O criminoso sem crimes
por Bruno CarmeloSeria interessante estar na sala de reunião onde se propôs pela primeira vez o projeto de Ted Bundy - A Irresistível Face do Mal. “O que acham de contar a história de Ted Bundy sem mostrar um único crime cometido por ele? Que tal privilegiar o lado do namorado gentil, do padrasto amoroso, do homem inteligente que efetuou sua própria defesa nos tribunais?”. O ponto de vista é inovador, sem dúvida, após dezenas de narrativas sangrentas sobre o serial killer. No entanto, ele corre o risco de ignorar o essencial: o que tornou este homem memorável não foram suas qualidades de marido simpático, e sim o fato de ter cometido dezenas de assassinatos enquanto negou, durante décadas, a autoria dos crimes.
Por um lado, é interessante que o diretor Joe Berlinger busque a humanidade por trás do monstro. Muitos filmes fascinantes foram criados a partir de mentes perturbadas. Por outro lado, o projeto jamais investiga a motivação de Ted, seu modus operandi ou a consequência dos assassinatos na vida dele e de outras pessoas, pelo simples fato de negar a prática dos crimes. Do início ao fim, o protagonista contesta qualquer acusação, ao passo que a montagem ignora os ataques em elipses generosas. Nos instantes finais, a esposa Elizabeth (Lily Collins) ainda pergunta: “Diga a verdade: você cometeu os crimes?”. É impressionante que o projeto assuma, durante toda a sua duração, a possibilidade de dúvida. É inacreditável que os produtores adotem uma “presunção de inocência” para um dos assassinos mais famosos dos Estados Unidos.
Ora, este não é o caso em que o público desconhece o desfecho de uma narrativa fictícia: a história é plenamente conhecida, de modo que adotar apenas o ponto de vista dele, sem jamais responsabilizá-lo por seus atos, soa antiético. Não é apenas a esposa Elizabeth e a amante Carole (Kaya Scodelario) que vivem em negação quanto aos crimes de Ted: o filme inteiro se encontra in denial, como afirmam os personagens. Ele prefere ignorar as sobreviventes, as famílias das vítimas, o clamor popular (seja ele contra ou a favor), a psicologia do assassino. O privilégio do aspecto injustiçado, carinhoso, gentil e articulado de Ted converte-se em fator atenuante para os crimes. Talvez ele não fosse, afinal, uma pessoa tão ruim...
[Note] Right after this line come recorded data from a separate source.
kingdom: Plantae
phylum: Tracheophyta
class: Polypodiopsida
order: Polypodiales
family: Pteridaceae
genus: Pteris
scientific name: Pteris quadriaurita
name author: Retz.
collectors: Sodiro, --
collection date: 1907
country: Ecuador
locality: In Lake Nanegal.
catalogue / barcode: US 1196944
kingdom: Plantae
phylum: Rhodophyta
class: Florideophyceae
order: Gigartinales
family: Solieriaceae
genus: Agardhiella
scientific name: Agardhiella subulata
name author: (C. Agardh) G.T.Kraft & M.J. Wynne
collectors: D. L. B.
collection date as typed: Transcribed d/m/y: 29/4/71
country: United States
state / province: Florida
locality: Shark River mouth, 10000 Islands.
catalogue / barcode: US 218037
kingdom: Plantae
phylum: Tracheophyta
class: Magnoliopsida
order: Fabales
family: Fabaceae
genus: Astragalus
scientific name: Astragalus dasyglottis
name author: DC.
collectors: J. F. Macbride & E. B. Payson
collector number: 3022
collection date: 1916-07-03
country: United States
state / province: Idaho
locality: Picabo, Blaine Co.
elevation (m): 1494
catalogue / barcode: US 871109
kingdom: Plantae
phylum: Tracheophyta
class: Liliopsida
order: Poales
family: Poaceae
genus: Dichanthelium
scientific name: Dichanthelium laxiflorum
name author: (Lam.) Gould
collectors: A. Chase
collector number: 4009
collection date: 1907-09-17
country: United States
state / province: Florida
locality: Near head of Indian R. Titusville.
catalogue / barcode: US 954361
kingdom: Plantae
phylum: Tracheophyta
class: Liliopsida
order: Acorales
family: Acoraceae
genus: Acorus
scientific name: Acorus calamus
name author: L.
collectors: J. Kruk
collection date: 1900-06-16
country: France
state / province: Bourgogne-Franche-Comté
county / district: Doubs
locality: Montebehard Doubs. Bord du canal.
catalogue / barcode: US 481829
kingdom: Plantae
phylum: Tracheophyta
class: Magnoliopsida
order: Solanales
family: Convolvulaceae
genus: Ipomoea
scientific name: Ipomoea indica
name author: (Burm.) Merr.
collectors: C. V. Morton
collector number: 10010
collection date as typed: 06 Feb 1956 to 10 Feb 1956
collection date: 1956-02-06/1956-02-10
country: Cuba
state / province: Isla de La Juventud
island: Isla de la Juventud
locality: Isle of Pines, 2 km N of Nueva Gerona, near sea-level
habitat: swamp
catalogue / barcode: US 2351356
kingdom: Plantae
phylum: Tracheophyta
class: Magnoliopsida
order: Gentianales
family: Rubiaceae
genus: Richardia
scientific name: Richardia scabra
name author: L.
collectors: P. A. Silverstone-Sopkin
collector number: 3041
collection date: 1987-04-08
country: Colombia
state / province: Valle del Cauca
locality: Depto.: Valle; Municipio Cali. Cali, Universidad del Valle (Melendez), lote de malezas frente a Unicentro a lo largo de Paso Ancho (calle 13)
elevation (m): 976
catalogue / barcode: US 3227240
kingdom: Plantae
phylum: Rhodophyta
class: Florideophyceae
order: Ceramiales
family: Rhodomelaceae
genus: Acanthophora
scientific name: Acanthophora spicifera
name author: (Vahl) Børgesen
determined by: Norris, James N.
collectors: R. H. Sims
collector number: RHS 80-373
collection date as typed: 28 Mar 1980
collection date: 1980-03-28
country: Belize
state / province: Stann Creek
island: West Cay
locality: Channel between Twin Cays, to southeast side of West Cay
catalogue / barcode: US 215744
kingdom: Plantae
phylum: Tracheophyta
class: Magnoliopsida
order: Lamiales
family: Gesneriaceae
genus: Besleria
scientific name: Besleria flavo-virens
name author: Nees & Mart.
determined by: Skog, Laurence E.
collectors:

Berlinger adere ao show de Ted sem distanciamento: o diretor filma em planos próximos a expressão sedutora do criminoso, registra sua nudez em mais de uma oportunidade, ressalta a esperteza a cada tentativa de fuga. A Irresistível Face do Mal não se contenta em mostrar que parte dos americanos considerou Ted Bundy um herói: ele também reforça este discurso. Talvez por isso o roteiro, por mais controverso e lacunar que seja, tenha parecido irresistível a Zac Efron, ator em constante tentativa de desconstruir a imagem de bom moço. Aqui, ele ganha algumas oportunidades de trabalhar a ambiguidade do protagonista. No entanto, por não estar associado aos planos do crime, à execução ou às consequências dos mesmos, não consegue aprofundar a construção. Lily Collins e Kaya Scodelario estão discretas, pois acessórias: elas só existem para orbitar em torno de Ted Bundy, sem terem uma vida própria.
Ao final, o projeto revela as tradicionais imagens de arquivo destinadas a comprovar que diálogos, figurinos e situações foram reproduzidos com exatidão. Entretanto, o questionamento em torno desta biografia nunca disse respeito à “fidelidade” com os fatos, e sim ao ponto de vista: qual olhar é proposto sobre o assassino em série? Depois de tantos filmes acusatórios, maniqueístas e fetichistas sobre o mesmo caso, Berlinger propõe a postura de cúmplice. Ele acompanha Ted durante os dias e as horas, mas fecha os olhos quando a situação o incrimina. “Existem duas maneiras de trabalhar uma investigação”, explica Ted na conclusão de seu processo. “Os advogados podem seguir pistas e indícios até encontrarem o culpado, ou podem partir de um suspeito e fazer com que as provas se encaixem nele”.
A Irresistível Face do Mal já escolheu o seu lado: está junto do réu, não para melhor estudá-lo ou para compreendê-lo, e sim para controlar a história, limitando-a à versão do assassino sedutor. "Eu não sou uma pessoa má", promete Ted, em uma das últimas frases do filme. Em tempos de reivindicação feminina, de luta por reparação histórica e de críticas ao sistema judiciário, a ausência do olhar crítico soa bastante grave. Não será espantoso se familiares de vítimas ou próximos de sobreviventes ficarem muito incomodados com o filme. Afinal, nenhum feminicida merece mais uma exposição atenuante e romantizada de seus atos.